BEGIN ENTRIES SHOWN

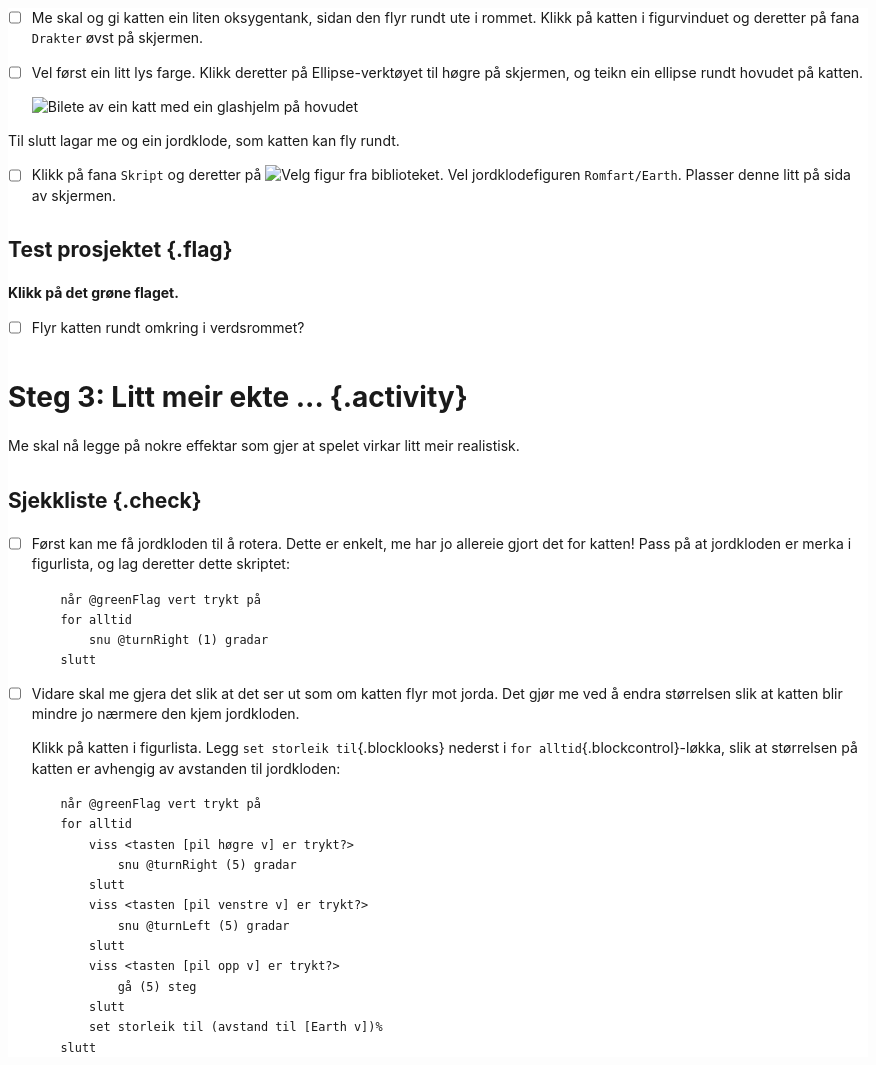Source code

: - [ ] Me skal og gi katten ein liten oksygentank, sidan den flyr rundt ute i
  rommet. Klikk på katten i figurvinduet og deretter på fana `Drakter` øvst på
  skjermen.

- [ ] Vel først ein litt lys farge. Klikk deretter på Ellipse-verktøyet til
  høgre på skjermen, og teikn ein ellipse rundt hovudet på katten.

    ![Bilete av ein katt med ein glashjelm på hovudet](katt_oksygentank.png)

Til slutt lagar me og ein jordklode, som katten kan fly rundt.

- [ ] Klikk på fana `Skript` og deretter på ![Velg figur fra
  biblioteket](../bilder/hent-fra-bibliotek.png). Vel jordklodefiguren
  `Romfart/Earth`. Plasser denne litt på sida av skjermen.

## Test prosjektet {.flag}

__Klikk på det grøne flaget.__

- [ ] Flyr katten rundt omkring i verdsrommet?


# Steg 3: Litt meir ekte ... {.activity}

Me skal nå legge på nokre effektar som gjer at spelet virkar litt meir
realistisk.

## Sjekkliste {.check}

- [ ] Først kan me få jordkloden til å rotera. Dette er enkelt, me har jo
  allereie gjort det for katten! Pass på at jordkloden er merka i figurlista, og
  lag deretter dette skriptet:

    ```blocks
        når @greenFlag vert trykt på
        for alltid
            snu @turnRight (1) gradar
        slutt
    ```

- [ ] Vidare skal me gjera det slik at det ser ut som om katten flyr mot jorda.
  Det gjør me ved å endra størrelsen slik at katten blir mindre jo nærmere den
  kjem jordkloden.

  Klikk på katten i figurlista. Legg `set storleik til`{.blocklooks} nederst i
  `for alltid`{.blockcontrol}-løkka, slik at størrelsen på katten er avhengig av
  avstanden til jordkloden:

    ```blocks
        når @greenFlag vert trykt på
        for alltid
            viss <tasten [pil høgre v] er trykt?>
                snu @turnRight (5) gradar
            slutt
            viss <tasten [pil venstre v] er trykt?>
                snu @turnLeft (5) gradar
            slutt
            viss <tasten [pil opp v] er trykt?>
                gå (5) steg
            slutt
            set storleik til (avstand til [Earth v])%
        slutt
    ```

END ENTRIES SHOWN

_WORK TO BE COMPLETED_
Lines wanted from the listing above: the line with "rundt ute i" up to and including the line with "- [ ] Vel først". Please write them out exactly, adding nothing else.

_EXERCISE SOLUTION_
: - [ ] Me skal og gi katten ein liten oksygentank, sidan den flyr rundt ute i
  rommet. Klikk på katten i figurvinduet og deretter på fana `Drakter` øvst på
  skjermen.

- [ ] Vel først ein litt lys farge. Klikk deretter på Ellipse-verktøyet til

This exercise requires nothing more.